## EXERCISE GOAL
Return each line in the records that contains the string "world".
Content starts
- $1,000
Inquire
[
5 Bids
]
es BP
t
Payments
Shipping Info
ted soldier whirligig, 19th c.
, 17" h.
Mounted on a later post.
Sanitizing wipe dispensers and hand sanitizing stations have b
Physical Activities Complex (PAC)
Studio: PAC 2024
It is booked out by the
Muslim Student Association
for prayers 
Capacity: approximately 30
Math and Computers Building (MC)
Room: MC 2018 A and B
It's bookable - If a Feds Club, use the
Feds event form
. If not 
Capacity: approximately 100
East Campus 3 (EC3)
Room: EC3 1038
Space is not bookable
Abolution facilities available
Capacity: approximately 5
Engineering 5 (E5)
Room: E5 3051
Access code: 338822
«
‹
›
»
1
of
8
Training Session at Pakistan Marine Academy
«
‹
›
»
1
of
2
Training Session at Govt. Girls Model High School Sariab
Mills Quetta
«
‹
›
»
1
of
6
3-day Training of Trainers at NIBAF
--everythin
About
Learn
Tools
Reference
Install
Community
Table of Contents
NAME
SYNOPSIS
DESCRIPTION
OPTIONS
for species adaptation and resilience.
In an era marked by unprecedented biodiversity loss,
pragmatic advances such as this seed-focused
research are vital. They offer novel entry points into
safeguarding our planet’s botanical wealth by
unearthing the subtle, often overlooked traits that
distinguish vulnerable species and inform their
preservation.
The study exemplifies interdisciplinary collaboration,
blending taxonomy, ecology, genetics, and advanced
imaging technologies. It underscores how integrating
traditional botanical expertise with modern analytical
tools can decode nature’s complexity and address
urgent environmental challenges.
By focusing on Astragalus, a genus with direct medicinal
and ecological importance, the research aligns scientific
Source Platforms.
Content ends
Content starts
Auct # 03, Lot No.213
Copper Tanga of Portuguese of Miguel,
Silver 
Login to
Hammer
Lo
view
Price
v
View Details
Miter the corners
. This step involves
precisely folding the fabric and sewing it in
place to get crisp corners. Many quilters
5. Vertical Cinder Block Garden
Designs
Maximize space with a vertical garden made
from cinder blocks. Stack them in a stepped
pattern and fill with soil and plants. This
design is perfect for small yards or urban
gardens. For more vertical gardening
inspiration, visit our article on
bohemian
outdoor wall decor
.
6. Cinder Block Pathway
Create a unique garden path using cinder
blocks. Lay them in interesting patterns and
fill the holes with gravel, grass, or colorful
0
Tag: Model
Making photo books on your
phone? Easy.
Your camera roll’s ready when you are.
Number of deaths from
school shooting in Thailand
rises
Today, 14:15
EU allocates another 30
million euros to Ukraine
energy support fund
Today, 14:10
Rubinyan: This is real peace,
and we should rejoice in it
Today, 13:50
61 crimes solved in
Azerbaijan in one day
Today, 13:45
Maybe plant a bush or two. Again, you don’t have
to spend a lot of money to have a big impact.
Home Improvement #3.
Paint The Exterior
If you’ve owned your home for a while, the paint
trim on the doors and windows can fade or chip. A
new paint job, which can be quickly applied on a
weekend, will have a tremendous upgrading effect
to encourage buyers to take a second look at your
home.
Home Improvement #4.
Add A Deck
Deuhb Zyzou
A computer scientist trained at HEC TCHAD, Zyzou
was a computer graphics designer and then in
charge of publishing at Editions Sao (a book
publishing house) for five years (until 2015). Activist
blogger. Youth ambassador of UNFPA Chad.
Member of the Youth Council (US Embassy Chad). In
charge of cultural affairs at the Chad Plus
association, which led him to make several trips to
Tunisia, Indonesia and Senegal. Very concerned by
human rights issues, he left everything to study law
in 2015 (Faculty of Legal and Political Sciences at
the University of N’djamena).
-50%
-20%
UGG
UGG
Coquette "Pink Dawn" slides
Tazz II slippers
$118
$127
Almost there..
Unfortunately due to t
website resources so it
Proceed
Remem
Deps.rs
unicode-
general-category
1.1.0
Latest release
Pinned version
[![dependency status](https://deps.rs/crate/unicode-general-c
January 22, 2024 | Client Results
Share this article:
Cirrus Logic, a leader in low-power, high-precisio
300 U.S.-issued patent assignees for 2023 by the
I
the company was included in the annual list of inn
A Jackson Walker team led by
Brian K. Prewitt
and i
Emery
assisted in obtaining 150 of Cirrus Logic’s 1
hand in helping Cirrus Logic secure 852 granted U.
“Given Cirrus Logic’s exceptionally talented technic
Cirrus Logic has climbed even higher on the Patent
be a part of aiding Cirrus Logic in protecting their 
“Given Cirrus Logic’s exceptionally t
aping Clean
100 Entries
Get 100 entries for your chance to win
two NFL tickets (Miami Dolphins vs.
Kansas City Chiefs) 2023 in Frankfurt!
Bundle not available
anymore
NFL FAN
Content ends
Content starts
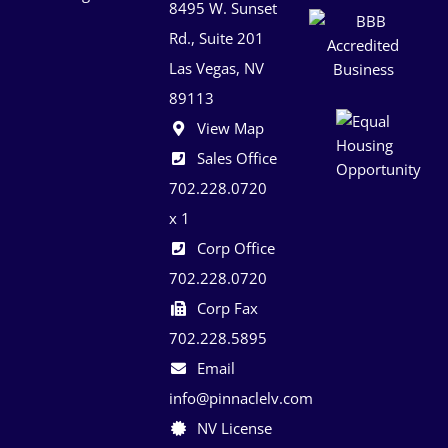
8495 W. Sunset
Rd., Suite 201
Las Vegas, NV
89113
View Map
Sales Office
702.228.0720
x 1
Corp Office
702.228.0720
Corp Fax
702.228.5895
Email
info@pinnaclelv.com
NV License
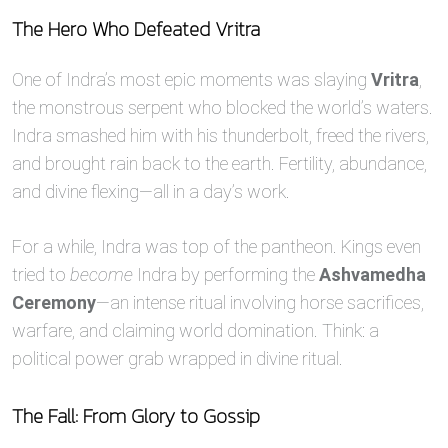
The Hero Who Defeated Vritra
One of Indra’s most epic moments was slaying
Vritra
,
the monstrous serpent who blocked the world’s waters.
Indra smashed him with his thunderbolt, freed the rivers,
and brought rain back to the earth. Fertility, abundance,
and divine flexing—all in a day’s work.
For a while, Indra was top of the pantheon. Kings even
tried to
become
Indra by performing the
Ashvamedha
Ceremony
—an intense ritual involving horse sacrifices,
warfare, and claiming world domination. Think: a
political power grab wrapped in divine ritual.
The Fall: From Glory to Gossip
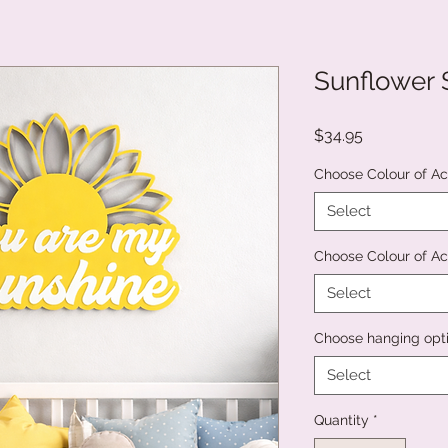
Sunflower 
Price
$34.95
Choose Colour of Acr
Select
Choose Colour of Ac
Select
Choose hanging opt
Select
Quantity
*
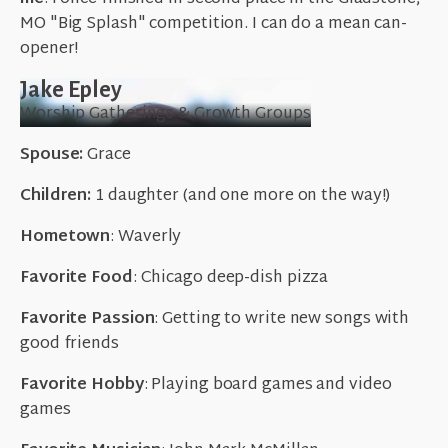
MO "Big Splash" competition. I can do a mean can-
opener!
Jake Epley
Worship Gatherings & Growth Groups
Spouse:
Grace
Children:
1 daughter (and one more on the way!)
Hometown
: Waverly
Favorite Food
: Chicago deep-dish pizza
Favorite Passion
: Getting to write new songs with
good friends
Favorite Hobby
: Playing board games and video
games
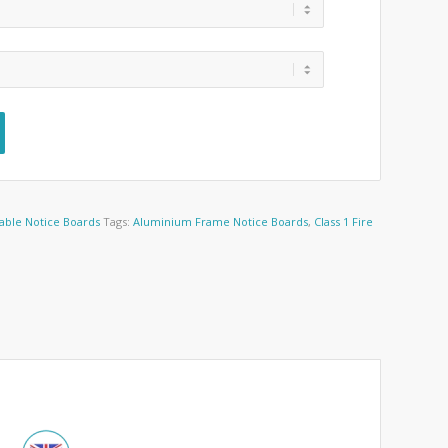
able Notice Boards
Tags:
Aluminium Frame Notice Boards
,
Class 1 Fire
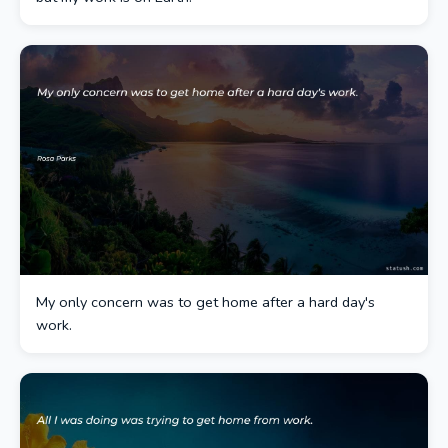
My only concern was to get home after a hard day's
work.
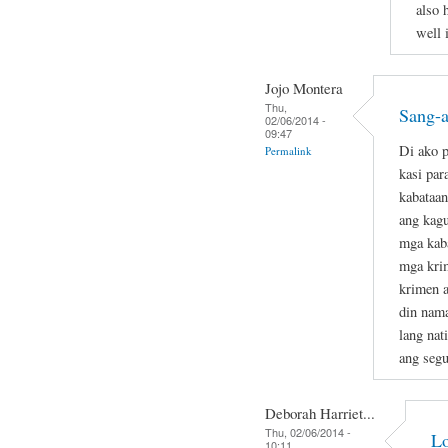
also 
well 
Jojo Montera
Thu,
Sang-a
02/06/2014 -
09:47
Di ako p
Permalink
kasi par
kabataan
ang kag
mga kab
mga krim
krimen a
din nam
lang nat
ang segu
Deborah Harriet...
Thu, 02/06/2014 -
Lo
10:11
Content ends
## REPLY TO THE TASK
the monstrous serpent who blocked the world’s waters.
warfare, and claiming world domination. Think: a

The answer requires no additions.